◆ Dataset rows
----

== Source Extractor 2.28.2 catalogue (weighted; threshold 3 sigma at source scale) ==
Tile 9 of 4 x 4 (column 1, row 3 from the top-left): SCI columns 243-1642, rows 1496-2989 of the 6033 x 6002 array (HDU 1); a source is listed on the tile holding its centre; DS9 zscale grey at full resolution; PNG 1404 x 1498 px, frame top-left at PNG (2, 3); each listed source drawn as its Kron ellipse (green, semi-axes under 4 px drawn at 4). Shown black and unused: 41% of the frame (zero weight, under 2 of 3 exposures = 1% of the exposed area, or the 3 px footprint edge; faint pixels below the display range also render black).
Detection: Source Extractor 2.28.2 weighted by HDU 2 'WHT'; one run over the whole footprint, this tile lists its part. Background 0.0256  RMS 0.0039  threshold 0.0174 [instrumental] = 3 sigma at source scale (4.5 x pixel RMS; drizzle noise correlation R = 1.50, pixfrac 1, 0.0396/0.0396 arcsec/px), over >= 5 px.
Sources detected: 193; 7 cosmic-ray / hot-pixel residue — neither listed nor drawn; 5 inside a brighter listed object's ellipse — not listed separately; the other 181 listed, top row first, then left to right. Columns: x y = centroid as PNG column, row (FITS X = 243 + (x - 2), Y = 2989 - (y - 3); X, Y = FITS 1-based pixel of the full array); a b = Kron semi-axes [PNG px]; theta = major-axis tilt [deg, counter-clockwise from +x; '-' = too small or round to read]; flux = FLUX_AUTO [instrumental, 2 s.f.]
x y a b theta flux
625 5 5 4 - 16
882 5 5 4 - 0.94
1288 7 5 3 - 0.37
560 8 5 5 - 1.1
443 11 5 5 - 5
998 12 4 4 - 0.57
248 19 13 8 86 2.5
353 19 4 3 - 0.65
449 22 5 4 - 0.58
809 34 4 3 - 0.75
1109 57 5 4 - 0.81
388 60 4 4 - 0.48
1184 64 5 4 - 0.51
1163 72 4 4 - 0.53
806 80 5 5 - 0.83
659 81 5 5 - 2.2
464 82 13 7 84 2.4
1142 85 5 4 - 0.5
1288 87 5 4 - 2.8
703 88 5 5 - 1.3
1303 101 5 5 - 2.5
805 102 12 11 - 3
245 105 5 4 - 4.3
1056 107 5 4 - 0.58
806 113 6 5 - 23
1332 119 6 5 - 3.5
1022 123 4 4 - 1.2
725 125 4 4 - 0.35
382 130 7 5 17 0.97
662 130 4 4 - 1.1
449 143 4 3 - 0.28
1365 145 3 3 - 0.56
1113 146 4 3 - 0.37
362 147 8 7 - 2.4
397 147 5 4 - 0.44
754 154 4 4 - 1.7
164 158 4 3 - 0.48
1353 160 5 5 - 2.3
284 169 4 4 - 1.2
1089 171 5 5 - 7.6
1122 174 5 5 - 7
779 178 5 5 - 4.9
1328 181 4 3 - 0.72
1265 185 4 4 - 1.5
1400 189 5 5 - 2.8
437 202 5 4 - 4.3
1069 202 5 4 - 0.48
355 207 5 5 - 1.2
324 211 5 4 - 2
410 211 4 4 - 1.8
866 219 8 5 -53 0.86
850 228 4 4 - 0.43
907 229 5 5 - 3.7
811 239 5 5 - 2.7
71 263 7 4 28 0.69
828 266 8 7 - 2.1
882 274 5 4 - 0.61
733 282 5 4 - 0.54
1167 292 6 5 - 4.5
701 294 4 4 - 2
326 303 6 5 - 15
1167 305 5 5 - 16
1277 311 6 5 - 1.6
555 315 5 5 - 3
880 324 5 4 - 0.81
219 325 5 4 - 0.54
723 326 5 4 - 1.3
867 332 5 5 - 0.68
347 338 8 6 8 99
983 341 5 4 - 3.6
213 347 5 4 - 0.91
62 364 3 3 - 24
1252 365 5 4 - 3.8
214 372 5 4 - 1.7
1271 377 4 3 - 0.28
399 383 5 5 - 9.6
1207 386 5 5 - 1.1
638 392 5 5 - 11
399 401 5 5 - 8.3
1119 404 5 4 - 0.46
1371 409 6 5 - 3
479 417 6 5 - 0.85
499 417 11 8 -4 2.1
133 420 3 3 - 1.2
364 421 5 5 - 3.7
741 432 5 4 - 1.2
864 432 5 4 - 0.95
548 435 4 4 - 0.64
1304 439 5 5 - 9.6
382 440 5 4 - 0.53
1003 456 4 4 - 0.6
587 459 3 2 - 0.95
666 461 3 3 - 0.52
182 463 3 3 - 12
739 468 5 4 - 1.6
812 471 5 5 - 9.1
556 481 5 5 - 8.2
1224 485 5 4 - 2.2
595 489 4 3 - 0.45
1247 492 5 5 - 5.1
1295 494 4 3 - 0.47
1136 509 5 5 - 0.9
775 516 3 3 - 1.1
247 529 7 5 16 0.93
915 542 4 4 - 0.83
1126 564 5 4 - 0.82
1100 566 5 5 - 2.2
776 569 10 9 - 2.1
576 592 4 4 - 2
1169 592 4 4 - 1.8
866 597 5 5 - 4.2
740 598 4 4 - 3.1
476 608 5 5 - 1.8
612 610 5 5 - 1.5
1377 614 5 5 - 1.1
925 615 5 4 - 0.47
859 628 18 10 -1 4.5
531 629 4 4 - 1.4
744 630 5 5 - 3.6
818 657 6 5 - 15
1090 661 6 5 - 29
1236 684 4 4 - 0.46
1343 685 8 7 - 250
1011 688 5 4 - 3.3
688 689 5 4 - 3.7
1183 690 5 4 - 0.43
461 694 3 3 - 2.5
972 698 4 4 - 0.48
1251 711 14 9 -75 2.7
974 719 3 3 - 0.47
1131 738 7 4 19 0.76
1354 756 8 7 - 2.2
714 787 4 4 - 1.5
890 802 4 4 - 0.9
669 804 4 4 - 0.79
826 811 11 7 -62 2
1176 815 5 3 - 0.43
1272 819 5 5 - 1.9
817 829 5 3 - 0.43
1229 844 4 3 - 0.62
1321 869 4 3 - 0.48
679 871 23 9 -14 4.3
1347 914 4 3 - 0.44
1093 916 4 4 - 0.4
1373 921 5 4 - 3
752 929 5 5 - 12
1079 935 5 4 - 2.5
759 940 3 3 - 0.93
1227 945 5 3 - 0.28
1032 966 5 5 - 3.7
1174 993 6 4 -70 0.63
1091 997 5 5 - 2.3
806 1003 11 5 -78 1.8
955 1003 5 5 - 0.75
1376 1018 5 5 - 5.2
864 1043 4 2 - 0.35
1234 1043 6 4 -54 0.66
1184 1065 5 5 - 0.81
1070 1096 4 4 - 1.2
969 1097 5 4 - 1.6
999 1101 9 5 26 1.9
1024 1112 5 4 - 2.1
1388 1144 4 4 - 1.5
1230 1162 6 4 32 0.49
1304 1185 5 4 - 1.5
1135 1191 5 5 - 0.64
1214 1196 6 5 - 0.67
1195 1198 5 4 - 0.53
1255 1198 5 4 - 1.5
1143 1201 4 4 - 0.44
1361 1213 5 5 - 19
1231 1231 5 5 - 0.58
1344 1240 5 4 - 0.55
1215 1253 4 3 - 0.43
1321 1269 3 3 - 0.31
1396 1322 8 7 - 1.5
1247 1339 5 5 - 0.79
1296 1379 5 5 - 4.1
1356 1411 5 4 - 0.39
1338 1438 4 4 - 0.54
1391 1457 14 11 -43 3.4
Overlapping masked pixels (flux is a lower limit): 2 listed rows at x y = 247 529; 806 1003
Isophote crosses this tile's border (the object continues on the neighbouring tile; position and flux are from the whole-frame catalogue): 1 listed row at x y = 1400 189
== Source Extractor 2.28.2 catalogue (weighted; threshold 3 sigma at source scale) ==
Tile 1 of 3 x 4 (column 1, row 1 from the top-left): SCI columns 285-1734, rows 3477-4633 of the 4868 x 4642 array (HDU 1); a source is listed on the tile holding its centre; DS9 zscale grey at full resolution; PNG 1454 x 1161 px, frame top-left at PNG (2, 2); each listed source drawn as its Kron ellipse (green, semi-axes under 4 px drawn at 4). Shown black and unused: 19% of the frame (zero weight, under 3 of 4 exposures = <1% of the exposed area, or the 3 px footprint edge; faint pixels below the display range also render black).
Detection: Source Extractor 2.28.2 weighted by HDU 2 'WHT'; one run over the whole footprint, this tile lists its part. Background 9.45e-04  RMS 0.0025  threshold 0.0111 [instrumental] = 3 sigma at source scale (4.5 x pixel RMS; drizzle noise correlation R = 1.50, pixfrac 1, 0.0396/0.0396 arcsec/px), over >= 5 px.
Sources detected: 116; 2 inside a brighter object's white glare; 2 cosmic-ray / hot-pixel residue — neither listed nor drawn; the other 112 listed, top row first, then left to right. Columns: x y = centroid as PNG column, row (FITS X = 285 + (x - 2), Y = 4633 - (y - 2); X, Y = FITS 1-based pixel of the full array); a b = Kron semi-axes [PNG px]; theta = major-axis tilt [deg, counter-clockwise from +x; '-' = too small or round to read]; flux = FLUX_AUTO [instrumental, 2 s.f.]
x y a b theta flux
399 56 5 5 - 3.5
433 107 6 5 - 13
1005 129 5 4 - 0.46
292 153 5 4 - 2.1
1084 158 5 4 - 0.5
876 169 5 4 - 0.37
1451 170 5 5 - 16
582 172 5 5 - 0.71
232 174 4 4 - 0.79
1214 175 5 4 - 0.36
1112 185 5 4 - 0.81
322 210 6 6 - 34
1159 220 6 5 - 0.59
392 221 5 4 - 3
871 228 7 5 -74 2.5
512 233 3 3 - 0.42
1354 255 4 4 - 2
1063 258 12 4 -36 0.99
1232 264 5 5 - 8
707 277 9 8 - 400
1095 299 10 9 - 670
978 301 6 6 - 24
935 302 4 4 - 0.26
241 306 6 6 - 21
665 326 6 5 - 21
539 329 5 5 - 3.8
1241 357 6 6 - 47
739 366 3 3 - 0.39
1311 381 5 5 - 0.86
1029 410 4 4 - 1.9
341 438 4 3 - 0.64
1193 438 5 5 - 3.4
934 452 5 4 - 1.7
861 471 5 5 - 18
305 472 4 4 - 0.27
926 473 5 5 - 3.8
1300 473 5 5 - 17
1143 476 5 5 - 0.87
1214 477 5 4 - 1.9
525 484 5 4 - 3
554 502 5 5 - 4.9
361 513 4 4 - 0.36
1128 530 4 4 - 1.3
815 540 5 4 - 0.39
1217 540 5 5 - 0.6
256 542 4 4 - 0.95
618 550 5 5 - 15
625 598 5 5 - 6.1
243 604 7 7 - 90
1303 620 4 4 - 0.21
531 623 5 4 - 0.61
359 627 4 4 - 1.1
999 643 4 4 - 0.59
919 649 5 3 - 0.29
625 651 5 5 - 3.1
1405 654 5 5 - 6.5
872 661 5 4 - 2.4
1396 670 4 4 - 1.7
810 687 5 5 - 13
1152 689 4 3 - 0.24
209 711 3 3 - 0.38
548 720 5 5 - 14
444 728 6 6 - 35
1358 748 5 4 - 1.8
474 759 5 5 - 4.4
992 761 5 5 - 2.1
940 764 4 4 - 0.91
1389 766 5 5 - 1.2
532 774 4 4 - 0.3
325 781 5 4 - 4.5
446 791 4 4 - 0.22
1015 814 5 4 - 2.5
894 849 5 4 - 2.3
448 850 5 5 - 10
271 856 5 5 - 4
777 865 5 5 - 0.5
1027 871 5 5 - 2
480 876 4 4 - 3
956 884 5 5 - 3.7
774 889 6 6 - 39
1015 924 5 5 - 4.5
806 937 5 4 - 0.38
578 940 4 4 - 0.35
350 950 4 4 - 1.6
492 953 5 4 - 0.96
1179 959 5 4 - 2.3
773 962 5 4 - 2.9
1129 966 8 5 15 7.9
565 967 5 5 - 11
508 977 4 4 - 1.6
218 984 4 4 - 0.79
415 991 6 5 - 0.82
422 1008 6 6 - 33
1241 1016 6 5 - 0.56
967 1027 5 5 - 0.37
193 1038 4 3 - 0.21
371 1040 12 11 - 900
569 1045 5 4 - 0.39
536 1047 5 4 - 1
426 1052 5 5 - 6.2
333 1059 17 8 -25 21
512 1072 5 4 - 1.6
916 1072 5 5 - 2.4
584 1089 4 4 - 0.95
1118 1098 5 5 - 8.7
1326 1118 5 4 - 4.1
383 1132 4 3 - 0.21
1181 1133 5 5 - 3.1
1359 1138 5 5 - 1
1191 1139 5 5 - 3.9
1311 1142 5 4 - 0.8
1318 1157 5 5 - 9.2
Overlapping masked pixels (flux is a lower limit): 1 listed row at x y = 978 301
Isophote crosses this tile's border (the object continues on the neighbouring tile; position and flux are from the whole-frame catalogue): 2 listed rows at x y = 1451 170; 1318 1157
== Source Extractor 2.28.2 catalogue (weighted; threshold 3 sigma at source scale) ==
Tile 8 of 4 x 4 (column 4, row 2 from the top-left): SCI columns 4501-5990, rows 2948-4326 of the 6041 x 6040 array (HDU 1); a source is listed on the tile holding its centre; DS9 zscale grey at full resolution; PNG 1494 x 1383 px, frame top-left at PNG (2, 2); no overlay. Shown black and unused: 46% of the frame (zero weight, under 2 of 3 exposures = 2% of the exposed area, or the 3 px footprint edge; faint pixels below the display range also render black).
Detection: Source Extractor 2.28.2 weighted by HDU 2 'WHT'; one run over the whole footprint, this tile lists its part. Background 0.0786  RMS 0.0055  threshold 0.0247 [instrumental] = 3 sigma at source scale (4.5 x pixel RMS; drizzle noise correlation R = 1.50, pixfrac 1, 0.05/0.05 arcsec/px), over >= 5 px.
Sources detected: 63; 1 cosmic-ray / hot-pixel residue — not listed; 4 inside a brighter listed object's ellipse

----

◆ Stated problem
Pull out every line above that contains the string "tilt". Treat uppercase and lowercase as different.

◆ Finished answer
Sources detected: 193; 7 cosmic-ray / hot-pixel residue — neither listed nor drawn; 5 inside a brighter listed object's ellipse — not listed separately; the other 181 listed, top row first, then left to right. Columns: x y = centroid as PNG column, row (FITS X = 243 + (x - 2), Y = 2989 - (y - 3); X, Y = FITS 1-based pixel of the full array); a b = Kron semi-axes [PNG px]; theta = major-axis tilt [deg, counter-clockwise from +x; '-' = too small or round to read]; flux = FLUX_AUTO [instrumental, 2 s.f.]
Sources detected: 116; 2 inside a brighter object's white glare; 2 cosmic-ray / hot-pixel residue — neither listed nor drawn; the other 112 listed, top row first, then left to right. Columns: x y = centroid as PNG column, row (FITS X = 285 + (x - 2), Y = 4633 - (y - 2); X, Y = FITS 1-based pixel of the full array); a b = Kron semi-axes [PNG px]; theta = major-axis tilt [deg, counter-clockwise from +x; '-' = too small or round to read]; flux = FLUX_AUTO [instrumental, 2 s.f.]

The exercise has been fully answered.